§ Work instruction
Copy the listing word for word, from its first line through the line containing "Bezpieczna wysyłka", including both of those lines.

(Beginning of Data listing)

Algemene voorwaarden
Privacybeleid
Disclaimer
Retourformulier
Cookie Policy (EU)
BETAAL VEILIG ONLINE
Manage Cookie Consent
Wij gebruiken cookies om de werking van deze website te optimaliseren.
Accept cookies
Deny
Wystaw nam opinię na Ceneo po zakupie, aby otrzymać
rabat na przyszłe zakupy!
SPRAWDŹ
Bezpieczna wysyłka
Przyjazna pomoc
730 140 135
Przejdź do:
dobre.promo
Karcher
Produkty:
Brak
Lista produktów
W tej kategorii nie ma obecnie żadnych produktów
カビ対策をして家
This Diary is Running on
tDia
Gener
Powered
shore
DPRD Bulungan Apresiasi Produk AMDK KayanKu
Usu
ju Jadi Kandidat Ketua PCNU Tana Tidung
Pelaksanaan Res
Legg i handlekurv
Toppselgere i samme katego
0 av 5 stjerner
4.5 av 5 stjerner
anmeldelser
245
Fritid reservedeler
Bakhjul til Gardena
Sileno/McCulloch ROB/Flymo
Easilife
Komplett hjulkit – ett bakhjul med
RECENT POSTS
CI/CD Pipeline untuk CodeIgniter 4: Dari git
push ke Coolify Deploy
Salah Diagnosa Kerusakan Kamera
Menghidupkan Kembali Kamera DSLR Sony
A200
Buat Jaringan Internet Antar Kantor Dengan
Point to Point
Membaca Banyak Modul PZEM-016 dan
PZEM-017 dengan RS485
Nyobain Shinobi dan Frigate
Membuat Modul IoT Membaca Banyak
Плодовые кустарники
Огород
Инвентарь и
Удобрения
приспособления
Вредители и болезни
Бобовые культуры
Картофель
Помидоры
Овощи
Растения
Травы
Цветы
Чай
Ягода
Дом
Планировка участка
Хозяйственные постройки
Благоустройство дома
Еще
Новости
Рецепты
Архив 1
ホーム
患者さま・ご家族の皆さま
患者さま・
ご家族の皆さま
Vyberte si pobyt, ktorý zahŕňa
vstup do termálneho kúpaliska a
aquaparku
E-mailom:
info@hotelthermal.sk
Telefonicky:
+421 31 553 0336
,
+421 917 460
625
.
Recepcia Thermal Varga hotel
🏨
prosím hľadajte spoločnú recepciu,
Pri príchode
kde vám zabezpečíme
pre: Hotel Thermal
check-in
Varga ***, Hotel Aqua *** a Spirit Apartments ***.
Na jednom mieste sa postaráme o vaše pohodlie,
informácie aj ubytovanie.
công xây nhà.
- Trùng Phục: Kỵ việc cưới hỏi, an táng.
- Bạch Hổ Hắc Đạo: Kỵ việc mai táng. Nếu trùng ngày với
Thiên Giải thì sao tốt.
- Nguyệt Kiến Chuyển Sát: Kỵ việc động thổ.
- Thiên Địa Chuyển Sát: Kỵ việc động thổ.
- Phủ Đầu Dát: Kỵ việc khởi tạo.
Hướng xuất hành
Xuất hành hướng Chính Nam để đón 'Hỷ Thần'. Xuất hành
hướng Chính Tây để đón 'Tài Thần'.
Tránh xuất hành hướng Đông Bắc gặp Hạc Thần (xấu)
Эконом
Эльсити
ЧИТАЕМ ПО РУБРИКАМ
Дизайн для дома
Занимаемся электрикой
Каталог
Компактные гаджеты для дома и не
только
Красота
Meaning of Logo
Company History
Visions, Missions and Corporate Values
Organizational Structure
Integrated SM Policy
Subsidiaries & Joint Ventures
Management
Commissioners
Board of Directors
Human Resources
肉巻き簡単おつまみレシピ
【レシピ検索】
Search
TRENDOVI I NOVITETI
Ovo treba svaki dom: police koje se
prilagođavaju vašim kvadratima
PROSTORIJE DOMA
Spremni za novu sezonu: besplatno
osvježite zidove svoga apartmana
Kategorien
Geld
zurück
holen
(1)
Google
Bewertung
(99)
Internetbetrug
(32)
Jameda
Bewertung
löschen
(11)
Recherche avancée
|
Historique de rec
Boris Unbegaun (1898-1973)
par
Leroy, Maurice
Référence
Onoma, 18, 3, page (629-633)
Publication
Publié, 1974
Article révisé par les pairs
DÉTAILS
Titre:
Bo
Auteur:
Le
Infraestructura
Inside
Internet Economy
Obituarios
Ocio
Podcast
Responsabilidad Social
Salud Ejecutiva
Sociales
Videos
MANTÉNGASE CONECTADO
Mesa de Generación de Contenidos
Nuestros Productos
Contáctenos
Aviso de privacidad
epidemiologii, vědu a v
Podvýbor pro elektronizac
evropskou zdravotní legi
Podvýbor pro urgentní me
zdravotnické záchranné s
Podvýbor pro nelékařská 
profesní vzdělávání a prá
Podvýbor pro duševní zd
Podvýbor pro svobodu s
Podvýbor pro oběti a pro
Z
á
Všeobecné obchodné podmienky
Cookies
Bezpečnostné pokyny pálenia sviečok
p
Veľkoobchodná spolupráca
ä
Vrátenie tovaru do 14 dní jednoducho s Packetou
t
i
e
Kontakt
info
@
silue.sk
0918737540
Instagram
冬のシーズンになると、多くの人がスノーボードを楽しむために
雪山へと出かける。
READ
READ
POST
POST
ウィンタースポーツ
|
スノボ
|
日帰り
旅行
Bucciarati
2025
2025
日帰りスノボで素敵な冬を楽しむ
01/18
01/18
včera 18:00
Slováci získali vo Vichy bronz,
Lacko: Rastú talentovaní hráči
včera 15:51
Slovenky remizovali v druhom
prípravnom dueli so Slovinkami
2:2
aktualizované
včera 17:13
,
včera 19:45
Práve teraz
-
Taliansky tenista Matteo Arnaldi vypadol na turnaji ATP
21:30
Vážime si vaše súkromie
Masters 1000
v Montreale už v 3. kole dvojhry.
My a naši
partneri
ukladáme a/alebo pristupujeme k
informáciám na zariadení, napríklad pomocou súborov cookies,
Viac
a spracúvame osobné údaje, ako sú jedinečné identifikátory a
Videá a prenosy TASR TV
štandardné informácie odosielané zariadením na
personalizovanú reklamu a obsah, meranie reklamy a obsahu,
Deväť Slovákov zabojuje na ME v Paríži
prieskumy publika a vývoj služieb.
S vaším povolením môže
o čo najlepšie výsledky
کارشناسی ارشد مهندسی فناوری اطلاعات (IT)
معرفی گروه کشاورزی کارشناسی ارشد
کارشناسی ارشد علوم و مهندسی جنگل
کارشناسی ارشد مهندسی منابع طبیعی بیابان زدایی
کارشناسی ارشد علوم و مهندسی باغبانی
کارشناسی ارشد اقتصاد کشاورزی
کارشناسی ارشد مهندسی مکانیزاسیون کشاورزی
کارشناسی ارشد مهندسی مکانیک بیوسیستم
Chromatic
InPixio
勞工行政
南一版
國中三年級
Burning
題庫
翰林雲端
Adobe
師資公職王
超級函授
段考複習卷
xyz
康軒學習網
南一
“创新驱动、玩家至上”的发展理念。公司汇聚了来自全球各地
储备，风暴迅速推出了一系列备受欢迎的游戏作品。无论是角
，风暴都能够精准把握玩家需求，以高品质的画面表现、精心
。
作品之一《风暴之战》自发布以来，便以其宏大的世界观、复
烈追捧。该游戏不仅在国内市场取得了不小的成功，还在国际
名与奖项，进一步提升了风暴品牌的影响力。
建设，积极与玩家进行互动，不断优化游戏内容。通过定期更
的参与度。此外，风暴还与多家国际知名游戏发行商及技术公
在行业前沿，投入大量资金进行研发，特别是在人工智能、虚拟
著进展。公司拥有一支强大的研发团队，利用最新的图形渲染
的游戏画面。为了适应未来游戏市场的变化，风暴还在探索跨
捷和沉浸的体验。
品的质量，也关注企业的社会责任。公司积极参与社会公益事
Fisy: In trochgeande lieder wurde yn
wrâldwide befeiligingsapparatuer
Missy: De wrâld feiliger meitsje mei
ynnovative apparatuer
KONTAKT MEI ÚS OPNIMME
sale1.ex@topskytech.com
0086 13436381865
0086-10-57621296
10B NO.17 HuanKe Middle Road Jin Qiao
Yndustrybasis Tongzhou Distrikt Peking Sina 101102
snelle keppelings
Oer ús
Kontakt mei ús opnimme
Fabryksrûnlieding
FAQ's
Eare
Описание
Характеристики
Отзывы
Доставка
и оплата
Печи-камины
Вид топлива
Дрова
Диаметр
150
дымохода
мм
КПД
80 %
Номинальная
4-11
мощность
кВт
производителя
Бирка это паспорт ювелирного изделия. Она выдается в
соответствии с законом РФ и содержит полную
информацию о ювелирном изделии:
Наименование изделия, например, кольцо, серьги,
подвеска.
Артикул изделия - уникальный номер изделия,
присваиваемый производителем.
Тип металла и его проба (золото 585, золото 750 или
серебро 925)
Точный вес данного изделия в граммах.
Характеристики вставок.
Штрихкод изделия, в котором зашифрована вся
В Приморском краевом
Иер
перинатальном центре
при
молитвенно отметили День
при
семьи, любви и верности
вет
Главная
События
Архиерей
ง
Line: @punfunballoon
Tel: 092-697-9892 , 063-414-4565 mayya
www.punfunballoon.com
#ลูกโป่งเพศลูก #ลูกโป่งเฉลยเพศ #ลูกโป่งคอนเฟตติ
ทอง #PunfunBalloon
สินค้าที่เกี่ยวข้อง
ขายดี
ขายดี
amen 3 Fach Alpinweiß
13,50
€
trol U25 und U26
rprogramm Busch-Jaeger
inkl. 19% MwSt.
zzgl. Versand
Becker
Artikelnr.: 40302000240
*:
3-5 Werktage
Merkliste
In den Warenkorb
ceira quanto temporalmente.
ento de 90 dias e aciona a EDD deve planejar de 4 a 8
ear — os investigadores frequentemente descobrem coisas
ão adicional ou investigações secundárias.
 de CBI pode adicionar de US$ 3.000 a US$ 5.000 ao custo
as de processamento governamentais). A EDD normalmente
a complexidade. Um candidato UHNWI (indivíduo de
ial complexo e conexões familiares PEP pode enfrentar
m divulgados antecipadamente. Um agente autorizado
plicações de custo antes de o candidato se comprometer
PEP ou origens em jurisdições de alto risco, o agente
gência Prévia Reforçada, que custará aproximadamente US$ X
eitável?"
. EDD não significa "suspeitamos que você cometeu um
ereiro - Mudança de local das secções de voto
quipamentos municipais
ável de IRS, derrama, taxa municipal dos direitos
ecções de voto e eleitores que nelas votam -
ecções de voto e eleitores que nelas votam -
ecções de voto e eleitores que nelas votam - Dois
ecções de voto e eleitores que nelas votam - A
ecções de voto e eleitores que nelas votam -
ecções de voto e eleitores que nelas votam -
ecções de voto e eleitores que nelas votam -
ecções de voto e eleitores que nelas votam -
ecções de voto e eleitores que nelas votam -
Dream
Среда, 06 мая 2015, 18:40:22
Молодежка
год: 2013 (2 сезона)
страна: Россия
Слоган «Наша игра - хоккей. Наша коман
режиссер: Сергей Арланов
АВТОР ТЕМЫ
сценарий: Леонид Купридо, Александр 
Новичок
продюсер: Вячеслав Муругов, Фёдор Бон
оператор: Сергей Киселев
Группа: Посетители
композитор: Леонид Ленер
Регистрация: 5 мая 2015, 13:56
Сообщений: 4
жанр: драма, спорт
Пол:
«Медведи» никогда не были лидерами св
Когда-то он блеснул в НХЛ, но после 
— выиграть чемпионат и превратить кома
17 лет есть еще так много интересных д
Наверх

(End of Data listing)

§ Problem solution
Algemene voorwaarden
Privacybeleid
Disclaimer
Retourformulier
Cookie Policy (EU)
BETAAL VEILIG ONLINE
Manage Cookie Consent
Wij gebruiken cookies om de werking van deze website te optimaliseren.
Accept cookies
Deny
Wystaw nam opinię na Ceneo po zakupie, aby otrzymać
rabat na przyszłe zakupy!
SPRAWDŹ
Bezpieczna wysyłka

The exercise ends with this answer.